For the government, a great deal is at stake. Its massive NHS investment programme is predicated on improved efficiency, which will come partly as a result of the national programme. And as more conditions become treatable and the proportion of older people in the population increases, the NHS must become more efficient. Otherwise health spending will grow to an unacceptable level or the NHS will stop being free at the point of delivery. As both of these options are politically off-limits, the NPfIT will remain in the spotlight for years to come.
New NHS technologies
The challenge faced by the national programme for IT in the NHS is the sheer scale and scope of what is being implemented; no one has ever tackled something this big before in healthcare. So most of the technical innovation lies in the underlying infrastructure rather than the front-line applications. Some examples include:
- The use of the Health XML level messaging standard (HL7 v3.0)
- The implementation of a service-oriented architecture
- The ability to move data seamlessly between known endpoints, such as a lab, a surgery and hospitals
- The gradual introduction of wireless technologies at the local area level, to ensure that mobile workers are in touch with centres, and at the facility level to recognise where a patient is in a hospital and relay vital signs.

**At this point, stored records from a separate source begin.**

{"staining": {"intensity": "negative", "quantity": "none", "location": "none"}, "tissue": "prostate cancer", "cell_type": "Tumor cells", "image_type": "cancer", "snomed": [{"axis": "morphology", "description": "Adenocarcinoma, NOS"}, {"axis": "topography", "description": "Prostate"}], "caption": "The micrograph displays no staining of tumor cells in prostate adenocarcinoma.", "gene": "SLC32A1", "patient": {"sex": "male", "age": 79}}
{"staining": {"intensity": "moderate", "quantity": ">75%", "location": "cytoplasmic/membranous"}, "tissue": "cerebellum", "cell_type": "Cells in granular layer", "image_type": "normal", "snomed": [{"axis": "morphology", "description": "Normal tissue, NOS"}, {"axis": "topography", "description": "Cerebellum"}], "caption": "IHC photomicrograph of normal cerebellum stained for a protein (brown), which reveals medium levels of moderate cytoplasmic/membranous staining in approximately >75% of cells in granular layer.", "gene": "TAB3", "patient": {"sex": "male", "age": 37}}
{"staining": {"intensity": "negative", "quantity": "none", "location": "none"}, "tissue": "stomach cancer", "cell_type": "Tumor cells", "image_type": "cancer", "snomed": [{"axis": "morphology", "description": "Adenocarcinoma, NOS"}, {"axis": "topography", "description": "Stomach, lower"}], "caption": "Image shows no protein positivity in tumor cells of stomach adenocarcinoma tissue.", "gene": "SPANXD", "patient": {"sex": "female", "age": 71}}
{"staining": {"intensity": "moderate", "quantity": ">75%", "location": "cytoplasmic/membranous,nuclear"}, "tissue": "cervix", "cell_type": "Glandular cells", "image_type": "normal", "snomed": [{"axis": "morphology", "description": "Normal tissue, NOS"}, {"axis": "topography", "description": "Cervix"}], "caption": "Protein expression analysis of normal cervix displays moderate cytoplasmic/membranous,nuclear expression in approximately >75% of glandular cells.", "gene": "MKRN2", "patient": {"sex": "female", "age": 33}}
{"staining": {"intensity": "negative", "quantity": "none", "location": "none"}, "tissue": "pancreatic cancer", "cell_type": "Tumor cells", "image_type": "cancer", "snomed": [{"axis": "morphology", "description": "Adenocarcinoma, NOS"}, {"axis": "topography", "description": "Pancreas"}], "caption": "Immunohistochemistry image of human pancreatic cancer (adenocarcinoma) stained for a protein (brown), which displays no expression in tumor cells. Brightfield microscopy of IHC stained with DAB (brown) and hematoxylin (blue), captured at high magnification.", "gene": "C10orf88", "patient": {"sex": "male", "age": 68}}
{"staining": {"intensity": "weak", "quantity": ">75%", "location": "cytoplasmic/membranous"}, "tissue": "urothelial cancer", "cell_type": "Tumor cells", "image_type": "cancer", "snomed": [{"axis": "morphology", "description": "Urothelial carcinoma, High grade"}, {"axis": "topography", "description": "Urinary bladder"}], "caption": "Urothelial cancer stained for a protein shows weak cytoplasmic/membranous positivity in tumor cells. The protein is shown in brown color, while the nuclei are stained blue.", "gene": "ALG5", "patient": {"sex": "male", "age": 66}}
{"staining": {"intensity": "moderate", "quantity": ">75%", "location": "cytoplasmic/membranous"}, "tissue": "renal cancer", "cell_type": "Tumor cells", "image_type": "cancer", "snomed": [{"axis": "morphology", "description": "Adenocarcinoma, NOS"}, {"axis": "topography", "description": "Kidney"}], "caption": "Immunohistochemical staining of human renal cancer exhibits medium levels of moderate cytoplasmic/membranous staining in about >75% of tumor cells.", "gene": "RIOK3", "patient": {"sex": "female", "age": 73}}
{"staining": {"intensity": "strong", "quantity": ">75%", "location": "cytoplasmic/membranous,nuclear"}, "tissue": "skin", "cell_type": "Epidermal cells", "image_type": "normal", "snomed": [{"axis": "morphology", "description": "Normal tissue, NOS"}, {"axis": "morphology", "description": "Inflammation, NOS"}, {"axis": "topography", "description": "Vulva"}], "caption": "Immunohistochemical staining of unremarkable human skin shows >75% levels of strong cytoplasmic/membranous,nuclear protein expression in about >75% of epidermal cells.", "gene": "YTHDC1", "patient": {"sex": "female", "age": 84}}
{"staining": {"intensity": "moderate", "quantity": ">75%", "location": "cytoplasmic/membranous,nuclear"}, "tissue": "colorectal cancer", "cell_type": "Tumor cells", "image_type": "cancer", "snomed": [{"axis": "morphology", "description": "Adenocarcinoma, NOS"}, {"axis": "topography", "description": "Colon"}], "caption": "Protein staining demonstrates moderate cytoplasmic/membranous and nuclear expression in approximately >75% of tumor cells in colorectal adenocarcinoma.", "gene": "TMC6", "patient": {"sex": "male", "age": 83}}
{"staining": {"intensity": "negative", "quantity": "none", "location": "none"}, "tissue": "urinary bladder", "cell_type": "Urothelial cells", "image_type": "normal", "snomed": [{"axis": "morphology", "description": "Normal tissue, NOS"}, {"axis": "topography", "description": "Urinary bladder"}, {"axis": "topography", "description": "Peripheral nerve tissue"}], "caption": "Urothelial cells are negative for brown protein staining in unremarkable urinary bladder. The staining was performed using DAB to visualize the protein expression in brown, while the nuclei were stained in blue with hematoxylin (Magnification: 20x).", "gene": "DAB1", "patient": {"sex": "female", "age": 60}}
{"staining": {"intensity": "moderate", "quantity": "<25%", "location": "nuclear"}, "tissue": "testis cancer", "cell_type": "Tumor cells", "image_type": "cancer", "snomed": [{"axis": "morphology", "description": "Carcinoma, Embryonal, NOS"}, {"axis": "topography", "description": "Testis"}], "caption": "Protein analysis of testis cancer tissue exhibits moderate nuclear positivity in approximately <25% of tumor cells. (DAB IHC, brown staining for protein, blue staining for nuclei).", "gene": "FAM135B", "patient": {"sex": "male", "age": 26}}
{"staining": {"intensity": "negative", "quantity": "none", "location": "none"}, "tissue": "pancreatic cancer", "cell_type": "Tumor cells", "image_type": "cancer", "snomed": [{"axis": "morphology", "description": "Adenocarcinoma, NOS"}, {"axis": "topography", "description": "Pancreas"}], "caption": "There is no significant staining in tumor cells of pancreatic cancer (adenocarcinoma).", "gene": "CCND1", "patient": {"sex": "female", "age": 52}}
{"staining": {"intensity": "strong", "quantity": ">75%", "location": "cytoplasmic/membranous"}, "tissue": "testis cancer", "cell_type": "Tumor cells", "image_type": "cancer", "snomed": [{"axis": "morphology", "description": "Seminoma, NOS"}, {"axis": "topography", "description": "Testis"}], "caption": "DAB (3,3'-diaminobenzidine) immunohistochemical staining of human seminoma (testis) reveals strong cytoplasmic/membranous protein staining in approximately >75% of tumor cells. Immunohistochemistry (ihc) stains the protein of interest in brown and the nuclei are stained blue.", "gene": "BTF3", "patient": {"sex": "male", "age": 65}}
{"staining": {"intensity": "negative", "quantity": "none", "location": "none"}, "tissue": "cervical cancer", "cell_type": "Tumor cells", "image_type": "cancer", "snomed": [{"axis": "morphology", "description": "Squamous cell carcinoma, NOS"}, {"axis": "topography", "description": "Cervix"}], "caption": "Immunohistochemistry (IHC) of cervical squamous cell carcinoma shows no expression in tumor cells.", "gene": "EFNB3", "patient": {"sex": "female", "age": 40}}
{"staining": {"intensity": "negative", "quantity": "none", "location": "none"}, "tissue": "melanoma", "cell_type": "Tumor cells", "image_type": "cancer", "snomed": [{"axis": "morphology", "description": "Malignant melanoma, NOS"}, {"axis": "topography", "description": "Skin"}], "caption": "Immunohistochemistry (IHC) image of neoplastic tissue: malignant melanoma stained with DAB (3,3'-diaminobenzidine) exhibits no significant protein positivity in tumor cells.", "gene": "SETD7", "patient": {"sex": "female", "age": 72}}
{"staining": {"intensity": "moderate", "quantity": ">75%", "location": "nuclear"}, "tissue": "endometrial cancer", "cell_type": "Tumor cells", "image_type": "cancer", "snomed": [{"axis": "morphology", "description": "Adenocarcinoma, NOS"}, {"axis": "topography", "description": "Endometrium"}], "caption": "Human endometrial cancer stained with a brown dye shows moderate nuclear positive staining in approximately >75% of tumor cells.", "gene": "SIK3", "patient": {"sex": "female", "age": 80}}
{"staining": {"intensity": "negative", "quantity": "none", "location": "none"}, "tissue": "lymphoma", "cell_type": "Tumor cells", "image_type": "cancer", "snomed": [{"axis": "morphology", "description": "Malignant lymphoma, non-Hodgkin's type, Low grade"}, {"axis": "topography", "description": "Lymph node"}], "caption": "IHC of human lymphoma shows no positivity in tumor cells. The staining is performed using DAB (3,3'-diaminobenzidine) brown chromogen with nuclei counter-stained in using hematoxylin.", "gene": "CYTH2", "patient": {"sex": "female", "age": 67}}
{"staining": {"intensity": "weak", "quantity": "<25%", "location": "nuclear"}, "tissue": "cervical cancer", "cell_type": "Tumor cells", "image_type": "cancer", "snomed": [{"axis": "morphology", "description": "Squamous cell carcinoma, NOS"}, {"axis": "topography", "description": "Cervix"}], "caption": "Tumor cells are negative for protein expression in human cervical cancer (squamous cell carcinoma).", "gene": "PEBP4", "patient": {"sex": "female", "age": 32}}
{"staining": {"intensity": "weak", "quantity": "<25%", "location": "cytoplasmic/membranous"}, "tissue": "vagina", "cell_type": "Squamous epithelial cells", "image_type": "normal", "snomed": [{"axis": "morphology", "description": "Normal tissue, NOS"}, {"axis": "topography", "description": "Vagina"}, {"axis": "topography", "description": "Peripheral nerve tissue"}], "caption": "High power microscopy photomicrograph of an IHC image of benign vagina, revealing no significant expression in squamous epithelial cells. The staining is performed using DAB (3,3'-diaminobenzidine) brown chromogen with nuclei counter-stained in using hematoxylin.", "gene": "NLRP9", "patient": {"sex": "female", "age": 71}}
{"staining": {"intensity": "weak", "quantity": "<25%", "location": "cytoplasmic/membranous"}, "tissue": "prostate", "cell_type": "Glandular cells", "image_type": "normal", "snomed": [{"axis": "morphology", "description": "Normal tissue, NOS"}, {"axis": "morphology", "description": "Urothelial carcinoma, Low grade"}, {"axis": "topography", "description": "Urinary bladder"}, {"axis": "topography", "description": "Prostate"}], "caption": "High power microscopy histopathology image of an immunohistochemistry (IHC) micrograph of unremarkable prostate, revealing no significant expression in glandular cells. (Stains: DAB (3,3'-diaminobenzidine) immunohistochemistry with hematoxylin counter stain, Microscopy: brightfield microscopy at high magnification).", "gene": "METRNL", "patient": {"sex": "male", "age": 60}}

Contact is a secure national e-mail and directory service. It was developed specifically to meet health service and British Medical Association requirements for clinical e-mail between NHS organisations
A group of strategic health authorities working together in a region to implement the new systems
Electronic transmission of prescriptions. This enables GPs or prescribers to send prescriptions electronically to pharmacies
Local service providers are responsible for making sure the new systems and services delivered through the NPfIT meet local requirements and are implemented efficiently
The New National Network. This is the new fast, broadband communication network for the NHS. N3 is delivered by BT and replaces the existing private NHS network, NHSnet
The spine is the name given to the national database of key information about a patient's health and care and forms the core of the NHS Care Records Service.
It will include patient information such as the NHS number, date of birth and name and address of a patient along with clinical information such as adverse drug reactions and major treatments.
Legal issues on data use
Like all collections of personal data, the national programme must comply with the Data Protection Act. This means that all data must be stable, accurate, secure, up to date and only held for the purpose which it is collected.
Suzanne Mercer, partner in IT in data protection and commerce at law firm Eversheds, says, "Given the scale of the project I would be surprised if there were no legal challenges. This is only to be expected.
"Initially the challenges are going to be around migration - getting the data in one place and in a form everyone can use. Then it will need to be secure, the right people must have access, and it has to be up to date.
"The difficulty is going to be in trying to work out who has the right to change data. You will need clear processes on how records can be changed. The key proposal is that people could access records online and point out errors. There is scope for greater patient involvement," Mercer says.
Although having accessible NHS data can make it more vulnerable, she says that as the nature of the data is no different to what is already stored, it could make it easier to manage.